**EXERCISE DIRECTIONS:** In one to three sentences, explain why the gut microbiome passage below calls its cohort an important group to study.

Our study expands upon a previous pilot study, which investigated the gut microbiome of a population in the United Arab Emirates. This cohort shared several commonalities, such as geography, climate, lifestyle, food, race, and culture, that are known to influence gut microbiome composition, making it an important group to study51,52. Additionally, the design of the study which we tried to maintain the methods as close as possible to the earlier study protocol in terms of sampling of stool specimens, DNA extraction protocol, sequencing, bioinformatics interpretations, depth of analysis, and prediction models. The study has limitations such as the confounding factor of age differences between study groups, which were accounted for in univariate statistical analyses, medication use such as Metformin, and a small sample size that may explain some discrepancies with findings from larger cohorts. Moreover, using KEGG module calculation, we have an estimate of the functional potential based on metagenomic sequencing. We also acknowledge prediction analysis limitation, a more functional approach such as metatranscriptomics and metaproteomics could be envisaged in the future.

**ENTRIES SUPPLIED:**
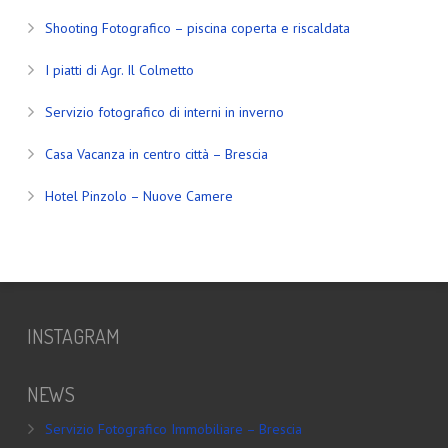
Shooting Fotografico – piscina coperta e riscaldata
I piatti di Agr. Il Colmetto
Servizio fotografico di interni in inverno
Casa Vacanza in centro città – Brescia
Hotel Pinzolo – Nuove Camere
INSTAGRAM
NEWS
Servizio Fotografico Immobiliare – Brescia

**SOLUTION TO THIS TASK:** The cohort shared several traits known to influence gut microbiome composition: geography, climate, lifestyle, food, race, and culture. These shared traits make it an important group to study.